Tive – e tenho - amigos por inteiro. Poucos, mas com a doçura e a cremosidade de um chocolate em fase de elaboração final. E tenho uma amiga que entende a importância de me entregar uma lata de bombons Ouro Branco, exatamente o chocolate que era o meu grande sonho nos primeiros anos da infância. E o melhor: de surpresa. Outra amiga que atravessou uma boa parte da cidade de São Paulo de ônibus para me encontrar e me abraçar quando soube do falecimento do meu pai ... Um amigo, que veio do Canadá para conhecer o meu filho.

E demorei demais para compreender a grandeza que é o cultivo da fé, grande festa da alma. Só há pouco compreendi que, para rezar, é preciso calar e ouvir o que Deus tem a dizer.

Demorei para perceber que a suavidade e a quietude das montanhas são imensos sinais que Deus dá para percebermos que não é impossível ultrapassá-las. Elas simplesmente existem no seu silêncio, na sua exuberância e verdade, mas que é preciso andar por elas com a calma dos sábios e nunca com a indelicadeza e a dureza que o cansaço provoca.

Fui aprendendo que todo o esforço da vida requer disposição para querer viver mais e saber que as ondas do mar vão e vêm não se importando se a gente sofre ou não, se algum parente se foi ou não. As ondas não se importam.

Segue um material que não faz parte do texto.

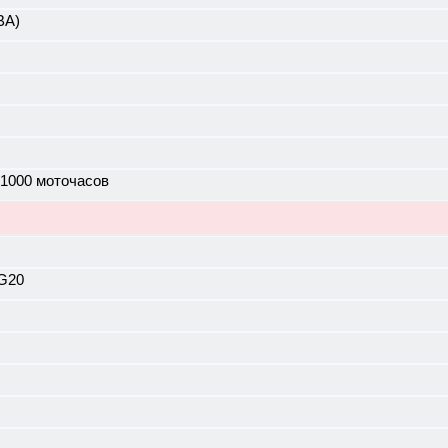
ВА)
 1000 моточасов
G20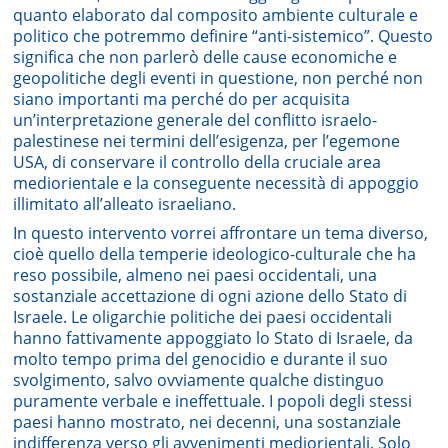
quanto elaborato dal composito ambiente culturale e
politico che potremmo definire “anti-sistemico”. Questo
significa che non parlerò delle cause economiche e
geopolitiche degli eventi in questione, non perché non
siano importanti ma perché do per acquisita
un’interpretazione generale del conflitto israelo-
palestinese nei termini dell’esigenza, per l’egemone
USA, di conservare il controllo della cruciale area
mediorientale e la conseguente necessità di appoggio
illimitato all’alleato israeliano.
In questo intervento vorrei affrontare un tema diverso,
cioè quello della temperie ideologico-culturale che ha
reso possibile, almeno nei paesi occidentali, una
sostanziale accettazione di ogni azione dello Stato di
Israele. Le oligarchie politiche dei paesi occidentali
hanno fattivamente appoggiato lo Stato di Israele, da
molto tempo prima del genocidio e durante il suo
svolgimento, salvo ovviamente qualche distinguo
puramente verbale e ineffettuale. I popoli degli stessi
paesi hanno mostrato, nei decenni, una sostanziale
indifferenza verso gli avvenimenti mediorientali. Solo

Elas só sabem da plenitude que é ondular, independente do que a humanidade faz.

O tempo do bolo de fubá foi suficiente para eu fazer as pazes com o passado e fui inventando um pouco mais, incrementando a receita com mais erva-doce e imaginando quantas pessoas poderiam repartir comigo aquela delícia com café Moka bem quente. Lembrei-me da vó, da minha sogra, da prima Maria, da tia Norma, sempre presente na minha estrada, mas que também já se foi.

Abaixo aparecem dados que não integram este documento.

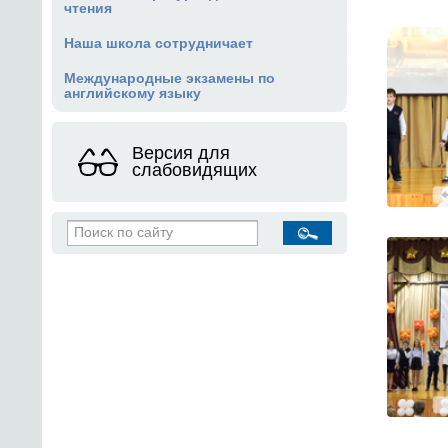
чтения
Наша школа сотрудничает
Международные экзамены по
английскому языку
Версия для
слабовидящих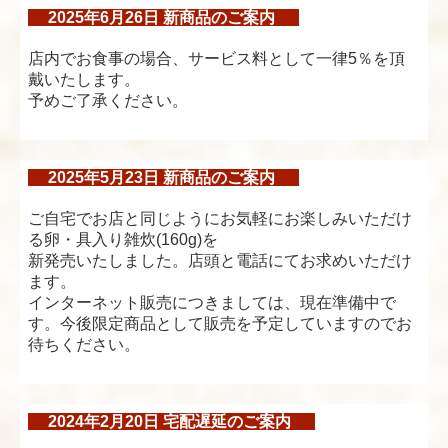
2025年6月26日 新商品のご案内
店内でお食事の場合、サービス料として一律5％を頂
戴いたします。
予めご了承ください。
2025年5月23日 新商品のご案内
ご自宅でお店と同じようにお気軽にお楽しみいただけ
る卵・具入り雑炊(160g)を
新発売いたしました。店頭と電話にてお求めいただけ
ます。
インターネット販売につきましては、現在準備中で
す。今後限定商品として販売を予定していますのでお
待ちください。
2024年2月20日 宅配遅延のご案内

É na simplicidade que as pessoas se encontram verdadeiramente. Sem esconderijo, sem maquiagem. As pessoas simplesmente são e não têm vergonha da sua história construída, dos tempos de aprender algum artesanato para ajudar no sustento da casa, nos tempos de dedão esticado no campus da USP para pegar alguma carona e evitar o gasto de mais um passe, do tempo de inventar um doce e tentar vendê-lo porque isso seria também importante. Ter aquele pedaço de felicidade ao pensar em não fugir dos compromissos e das amarguras que tantas vezes vêm com muita força e com grande determinação.

Não tem jeito: para viver em plenitude é necessário se apaixonar pelo canto, pelos olhares e sorrisos, ter paciência com as lágrimas. Elas vão secar. Compaixão com os que sofrem, respeito pelos mais velhos, amor pelo conhecimento, a satisfação em partilhar uma comida, a beleza do abraço apertado, o esquecimento das ofensas e traições.

Mas, para viver intensa e amorosamente, enfrentando os obstáculos tão duros, estradas tortuosas, desafios incompreendidos, noites tão mal dormidas, aquela solidão profundamente doída é necessário o bolo de fubá com coco... e café Moka bem quente , além de uma enorme disposição para continuar sorrindo.